Toda persona que siguiera el Camino de la Espada corría constantemente el peligro de que le mataran. Si escapaba por un pelo, lo más probable era que, por eso mismo, aumentaran sus enemigos o se creara un nuevo peligro. El peligro era la piedra de amolar con la que el espadachín afilaba su espíritu. Los enemigos eran maestros en el arte de la simulación y el disfraz.
La enseñanza del peligro a permanecer alerta incluso durmiendo, aprender de los enemigos en todo momento, usar la espada como un medio para dejar vivir a la gente, gobernar el reino, alcanzar la iluminación, compartir los propios goces en la vida con los demás..., todo ello era inherente al Camino de la Espada.
Mientras Musashi permanecía agazapado bajo el puente, la fría realidad de la situación le estimuló, y su languidez se evaporó. Respirando muy someramente, sin hacer el menor ruido, dejó que sus atacantes se aproximaran. Al no encontrar el cadáver, registraron el camino desierto y el espacio bajo el extremo del puente.
Musashi abrió mucho los ojos. Aunque vestían de negro, los hombres estaban provistos de espadas de samurai y calzaban bien. Los únicos samurais en el distrito eran los servidores de la casa de Honda en Okazaki y la Casa Owari de Tokugawa en Nagoya. Que él supiera, no tenía enemigos en ninguno de los dos feudos.
Uno de los hombres se agachó en las sombras y recuperó la mecha, la encendió y la agitó. Tales acciones hicieron pensar a Musashi que había más hombres al otro lado del puente. No podía moverse, por lo menos de momento. Si se mostraba, sería una invitación a recibir más disparos de mosquete. Aun cuando ganara la orilla opuesta, el peligro, tal vez un peligro mayor, le aguardaba allí. Pero tampoco podía permanecer donde estaba durante mucho más tiempo. Sabedores de que no había cruzado el puente, se le irían aproximando y lo más probable era que descubrieran su escondite.

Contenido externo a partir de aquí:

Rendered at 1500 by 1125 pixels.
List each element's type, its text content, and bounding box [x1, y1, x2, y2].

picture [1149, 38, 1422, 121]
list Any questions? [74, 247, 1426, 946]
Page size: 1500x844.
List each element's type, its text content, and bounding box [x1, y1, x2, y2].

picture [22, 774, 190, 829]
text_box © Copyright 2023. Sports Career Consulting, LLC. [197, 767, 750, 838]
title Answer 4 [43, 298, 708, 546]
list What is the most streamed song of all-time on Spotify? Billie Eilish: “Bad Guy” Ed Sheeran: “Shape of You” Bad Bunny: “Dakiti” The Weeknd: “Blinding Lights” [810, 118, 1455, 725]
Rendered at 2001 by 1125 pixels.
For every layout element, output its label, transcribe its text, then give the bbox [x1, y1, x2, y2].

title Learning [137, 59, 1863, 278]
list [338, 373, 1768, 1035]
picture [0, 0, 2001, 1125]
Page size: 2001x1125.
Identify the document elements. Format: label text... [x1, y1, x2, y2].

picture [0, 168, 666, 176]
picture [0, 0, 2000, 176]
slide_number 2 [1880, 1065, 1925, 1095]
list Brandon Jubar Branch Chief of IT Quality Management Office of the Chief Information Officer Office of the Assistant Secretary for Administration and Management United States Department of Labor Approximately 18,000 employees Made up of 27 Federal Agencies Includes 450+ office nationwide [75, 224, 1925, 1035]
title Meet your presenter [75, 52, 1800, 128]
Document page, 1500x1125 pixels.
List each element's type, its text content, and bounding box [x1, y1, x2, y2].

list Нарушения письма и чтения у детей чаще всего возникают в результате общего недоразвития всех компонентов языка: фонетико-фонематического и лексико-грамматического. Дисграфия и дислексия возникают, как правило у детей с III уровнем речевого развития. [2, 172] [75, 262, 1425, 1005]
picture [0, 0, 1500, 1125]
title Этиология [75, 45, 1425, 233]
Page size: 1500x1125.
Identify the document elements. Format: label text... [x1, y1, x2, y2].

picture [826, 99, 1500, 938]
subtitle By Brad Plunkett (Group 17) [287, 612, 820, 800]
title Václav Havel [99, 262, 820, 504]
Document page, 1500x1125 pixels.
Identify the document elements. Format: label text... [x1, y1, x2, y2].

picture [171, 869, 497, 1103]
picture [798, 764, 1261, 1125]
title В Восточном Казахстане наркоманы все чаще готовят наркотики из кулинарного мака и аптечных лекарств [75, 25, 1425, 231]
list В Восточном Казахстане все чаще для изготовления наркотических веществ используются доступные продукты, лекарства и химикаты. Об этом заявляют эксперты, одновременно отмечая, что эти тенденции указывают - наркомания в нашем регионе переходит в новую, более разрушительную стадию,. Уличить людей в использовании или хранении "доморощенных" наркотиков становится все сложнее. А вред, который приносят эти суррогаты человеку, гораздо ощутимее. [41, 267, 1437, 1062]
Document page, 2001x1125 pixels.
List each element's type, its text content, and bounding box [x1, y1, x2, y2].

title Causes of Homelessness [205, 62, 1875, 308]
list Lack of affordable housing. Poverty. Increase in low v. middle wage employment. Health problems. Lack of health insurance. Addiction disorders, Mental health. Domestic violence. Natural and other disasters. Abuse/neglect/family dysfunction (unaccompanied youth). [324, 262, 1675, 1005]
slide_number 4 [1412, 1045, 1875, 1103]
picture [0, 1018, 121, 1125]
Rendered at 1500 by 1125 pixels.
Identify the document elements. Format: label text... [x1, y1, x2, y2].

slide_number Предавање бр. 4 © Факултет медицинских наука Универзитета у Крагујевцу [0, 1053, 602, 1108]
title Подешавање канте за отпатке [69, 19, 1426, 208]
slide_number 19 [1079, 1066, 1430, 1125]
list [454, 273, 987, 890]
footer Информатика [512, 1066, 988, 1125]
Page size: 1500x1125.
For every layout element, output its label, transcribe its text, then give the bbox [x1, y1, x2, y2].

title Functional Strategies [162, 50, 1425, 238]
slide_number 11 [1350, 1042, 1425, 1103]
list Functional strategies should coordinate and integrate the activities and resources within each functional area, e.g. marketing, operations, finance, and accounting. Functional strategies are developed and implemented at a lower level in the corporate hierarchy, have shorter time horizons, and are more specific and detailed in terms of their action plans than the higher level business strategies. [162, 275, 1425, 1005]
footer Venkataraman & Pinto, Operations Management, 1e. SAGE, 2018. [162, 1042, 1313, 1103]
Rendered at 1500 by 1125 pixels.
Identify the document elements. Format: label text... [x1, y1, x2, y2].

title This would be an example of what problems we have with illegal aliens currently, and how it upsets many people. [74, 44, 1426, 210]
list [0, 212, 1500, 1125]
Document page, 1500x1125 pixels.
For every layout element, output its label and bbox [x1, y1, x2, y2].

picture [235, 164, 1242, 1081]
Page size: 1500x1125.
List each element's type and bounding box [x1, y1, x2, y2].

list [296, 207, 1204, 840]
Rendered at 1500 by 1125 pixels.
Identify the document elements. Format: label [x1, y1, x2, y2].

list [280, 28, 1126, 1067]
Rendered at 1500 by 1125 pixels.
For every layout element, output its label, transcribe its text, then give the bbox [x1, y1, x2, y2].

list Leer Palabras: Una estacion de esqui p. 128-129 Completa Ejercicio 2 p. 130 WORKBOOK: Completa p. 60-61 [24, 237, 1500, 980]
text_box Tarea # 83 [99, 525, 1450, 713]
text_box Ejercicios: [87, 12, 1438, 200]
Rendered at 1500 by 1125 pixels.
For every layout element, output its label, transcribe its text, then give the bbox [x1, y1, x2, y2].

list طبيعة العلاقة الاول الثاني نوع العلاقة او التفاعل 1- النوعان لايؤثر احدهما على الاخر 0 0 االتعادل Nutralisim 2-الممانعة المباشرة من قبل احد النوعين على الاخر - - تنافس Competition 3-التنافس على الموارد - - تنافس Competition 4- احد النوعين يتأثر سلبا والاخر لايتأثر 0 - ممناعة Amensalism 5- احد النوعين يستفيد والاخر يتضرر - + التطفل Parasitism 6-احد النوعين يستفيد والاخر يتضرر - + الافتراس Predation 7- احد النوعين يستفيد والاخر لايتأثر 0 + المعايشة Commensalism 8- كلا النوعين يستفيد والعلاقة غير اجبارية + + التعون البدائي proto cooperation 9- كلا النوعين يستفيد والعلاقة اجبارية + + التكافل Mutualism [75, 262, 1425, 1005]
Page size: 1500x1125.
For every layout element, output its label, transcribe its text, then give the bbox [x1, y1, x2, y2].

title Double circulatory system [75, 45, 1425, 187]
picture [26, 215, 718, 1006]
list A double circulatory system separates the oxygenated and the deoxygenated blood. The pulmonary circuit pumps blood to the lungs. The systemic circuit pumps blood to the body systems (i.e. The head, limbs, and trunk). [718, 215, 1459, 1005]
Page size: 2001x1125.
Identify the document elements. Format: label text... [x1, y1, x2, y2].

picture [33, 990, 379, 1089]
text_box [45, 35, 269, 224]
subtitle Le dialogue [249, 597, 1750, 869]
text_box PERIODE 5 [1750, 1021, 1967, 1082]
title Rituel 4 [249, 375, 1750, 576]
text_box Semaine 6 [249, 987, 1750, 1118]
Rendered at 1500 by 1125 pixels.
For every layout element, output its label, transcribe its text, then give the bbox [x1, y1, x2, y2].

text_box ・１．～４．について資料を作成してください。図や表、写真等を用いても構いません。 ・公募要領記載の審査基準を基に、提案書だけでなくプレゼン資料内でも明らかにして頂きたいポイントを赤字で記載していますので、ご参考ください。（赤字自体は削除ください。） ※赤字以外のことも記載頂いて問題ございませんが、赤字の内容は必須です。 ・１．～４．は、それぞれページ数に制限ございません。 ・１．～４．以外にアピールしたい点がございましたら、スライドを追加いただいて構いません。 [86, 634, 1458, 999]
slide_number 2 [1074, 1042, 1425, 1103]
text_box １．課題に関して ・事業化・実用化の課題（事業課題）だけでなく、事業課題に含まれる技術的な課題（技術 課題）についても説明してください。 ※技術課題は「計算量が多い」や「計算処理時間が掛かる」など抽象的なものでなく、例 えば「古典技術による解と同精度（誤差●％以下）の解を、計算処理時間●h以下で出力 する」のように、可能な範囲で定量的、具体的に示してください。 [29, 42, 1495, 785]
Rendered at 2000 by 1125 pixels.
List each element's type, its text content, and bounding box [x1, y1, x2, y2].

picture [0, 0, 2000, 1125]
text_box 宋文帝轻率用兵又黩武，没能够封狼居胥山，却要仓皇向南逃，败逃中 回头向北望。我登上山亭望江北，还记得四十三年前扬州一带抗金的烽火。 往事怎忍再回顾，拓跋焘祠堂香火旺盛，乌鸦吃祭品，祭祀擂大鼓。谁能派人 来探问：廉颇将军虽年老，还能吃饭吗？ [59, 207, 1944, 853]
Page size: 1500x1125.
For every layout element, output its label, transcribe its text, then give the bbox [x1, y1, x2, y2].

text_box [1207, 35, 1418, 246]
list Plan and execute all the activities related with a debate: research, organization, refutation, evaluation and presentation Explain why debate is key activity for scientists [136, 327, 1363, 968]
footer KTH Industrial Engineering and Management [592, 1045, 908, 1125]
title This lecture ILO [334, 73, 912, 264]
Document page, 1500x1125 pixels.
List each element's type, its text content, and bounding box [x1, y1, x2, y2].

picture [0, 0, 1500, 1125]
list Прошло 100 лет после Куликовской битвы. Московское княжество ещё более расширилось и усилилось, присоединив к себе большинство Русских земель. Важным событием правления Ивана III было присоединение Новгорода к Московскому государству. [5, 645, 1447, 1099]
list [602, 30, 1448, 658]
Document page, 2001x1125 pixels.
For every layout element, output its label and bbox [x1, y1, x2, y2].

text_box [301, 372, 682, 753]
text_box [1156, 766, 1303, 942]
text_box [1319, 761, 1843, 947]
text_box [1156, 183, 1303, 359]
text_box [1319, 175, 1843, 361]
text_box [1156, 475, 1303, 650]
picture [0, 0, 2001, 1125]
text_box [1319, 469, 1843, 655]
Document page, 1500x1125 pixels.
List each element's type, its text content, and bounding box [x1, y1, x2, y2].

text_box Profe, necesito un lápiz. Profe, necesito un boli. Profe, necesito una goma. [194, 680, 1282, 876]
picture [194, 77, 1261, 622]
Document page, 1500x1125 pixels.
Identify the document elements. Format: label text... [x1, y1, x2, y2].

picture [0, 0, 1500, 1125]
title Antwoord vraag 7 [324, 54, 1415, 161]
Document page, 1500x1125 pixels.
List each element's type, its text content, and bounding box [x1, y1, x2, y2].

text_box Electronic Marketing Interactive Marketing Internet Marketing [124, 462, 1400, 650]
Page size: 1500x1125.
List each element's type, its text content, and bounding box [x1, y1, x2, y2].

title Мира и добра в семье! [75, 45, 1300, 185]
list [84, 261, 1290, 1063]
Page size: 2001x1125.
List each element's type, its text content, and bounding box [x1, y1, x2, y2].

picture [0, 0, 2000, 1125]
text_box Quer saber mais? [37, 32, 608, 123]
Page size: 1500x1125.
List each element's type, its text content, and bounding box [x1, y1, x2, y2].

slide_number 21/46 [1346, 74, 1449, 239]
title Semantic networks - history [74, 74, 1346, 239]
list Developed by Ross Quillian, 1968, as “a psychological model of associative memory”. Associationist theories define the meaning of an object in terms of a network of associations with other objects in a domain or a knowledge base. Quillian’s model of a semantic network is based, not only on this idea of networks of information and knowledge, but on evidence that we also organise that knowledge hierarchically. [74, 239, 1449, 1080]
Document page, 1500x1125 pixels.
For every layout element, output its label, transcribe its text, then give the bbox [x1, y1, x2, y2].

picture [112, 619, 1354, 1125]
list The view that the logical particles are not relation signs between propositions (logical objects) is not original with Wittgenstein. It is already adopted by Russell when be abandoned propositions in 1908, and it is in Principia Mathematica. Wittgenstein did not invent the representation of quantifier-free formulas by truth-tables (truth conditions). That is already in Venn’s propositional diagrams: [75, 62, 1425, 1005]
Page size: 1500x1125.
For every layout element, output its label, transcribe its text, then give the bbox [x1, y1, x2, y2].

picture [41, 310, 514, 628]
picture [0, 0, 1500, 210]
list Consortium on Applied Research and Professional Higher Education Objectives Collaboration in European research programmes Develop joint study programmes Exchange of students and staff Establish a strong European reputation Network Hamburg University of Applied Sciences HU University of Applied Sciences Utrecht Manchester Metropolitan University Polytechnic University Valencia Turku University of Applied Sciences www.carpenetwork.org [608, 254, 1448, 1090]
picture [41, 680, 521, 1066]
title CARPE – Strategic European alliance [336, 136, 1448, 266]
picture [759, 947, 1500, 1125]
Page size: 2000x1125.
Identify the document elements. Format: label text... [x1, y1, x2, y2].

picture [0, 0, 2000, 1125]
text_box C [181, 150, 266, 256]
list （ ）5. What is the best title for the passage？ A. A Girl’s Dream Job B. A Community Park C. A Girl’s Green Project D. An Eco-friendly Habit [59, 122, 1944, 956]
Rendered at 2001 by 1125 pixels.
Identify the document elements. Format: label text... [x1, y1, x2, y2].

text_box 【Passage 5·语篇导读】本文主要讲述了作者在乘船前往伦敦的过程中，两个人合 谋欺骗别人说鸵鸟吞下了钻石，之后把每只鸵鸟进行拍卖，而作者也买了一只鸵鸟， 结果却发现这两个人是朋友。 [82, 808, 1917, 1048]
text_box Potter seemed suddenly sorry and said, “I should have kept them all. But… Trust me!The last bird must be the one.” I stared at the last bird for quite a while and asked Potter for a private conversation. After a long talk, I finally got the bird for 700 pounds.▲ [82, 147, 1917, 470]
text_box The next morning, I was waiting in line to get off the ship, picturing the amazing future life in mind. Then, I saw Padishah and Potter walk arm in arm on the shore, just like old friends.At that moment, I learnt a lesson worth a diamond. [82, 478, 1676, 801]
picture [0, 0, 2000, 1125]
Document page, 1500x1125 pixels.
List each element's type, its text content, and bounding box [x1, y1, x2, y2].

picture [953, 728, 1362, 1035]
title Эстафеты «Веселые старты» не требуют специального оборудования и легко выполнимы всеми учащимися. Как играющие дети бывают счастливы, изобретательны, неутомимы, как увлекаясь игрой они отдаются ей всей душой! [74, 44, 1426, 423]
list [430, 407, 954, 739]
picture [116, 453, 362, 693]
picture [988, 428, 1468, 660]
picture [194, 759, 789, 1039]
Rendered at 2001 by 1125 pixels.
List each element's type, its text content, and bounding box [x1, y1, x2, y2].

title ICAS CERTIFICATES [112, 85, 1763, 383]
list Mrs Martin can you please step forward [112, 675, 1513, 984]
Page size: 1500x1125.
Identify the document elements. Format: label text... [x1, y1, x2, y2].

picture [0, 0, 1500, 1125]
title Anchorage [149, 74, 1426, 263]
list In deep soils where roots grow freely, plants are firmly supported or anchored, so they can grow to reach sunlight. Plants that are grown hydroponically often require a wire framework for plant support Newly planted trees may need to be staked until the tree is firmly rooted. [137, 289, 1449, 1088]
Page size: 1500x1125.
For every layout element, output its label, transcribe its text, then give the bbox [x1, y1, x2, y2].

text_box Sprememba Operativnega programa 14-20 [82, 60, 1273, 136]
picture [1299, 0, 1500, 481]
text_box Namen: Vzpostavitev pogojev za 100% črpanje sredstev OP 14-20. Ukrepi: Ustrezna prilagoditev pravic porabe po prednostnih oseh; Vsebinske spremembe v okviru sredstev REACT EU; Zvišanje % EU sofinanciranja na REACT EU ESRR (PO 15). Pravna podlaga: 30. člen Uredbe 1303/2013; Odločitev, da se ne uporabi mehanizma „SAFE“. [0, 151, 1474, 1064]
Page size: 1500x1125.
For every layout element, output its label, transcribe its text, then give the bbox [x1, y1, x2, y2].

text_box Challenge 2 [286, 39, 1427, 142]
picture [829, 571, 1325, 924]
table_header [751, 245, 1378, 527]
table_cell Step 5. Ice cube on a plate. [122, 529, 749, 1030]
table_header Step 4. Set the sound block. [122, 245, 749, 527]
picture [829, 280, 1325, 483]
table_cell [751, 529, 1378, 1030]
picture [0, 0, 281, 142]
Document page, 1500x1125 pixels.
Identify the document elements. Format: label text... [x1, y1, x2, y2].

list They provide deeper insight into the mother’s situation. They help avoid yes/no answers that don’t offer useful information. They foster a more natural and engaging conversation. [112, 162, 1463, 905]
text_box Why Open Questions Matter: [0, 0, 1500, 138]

El plan que debía poner en práctica cruzó por su mente como un relámpago. Su razonamiento no dependía de las teorías del Arte de la Guerra, que constituían la fibra de la intuición del guerrero adiestrado. Razonar una forma de ataque era un proceso dilatorio, que a menudo tenía como resultado la derrota en situaciones en las que la velocidad era esencial. El instinto del guerrero no debía confundirse con el instinto animal. Como una reacción visceral, procedía de una combinación de sabiduría y disciplina. Era un razonamiento fundamental que iba más allá de la razón, la capacidad de efectuar el movimiento correcto en una fracción de segundo sin necesidad de pasar por el proceso del pensamiento.
—¡Es inútil que intentéis esconderos! —gritó—. ¡Si me estáis buscando, aquí estoy!
El viento era ahora bastante fuerte, y no estaba seguro de si sus atacantes oirían su voz o no.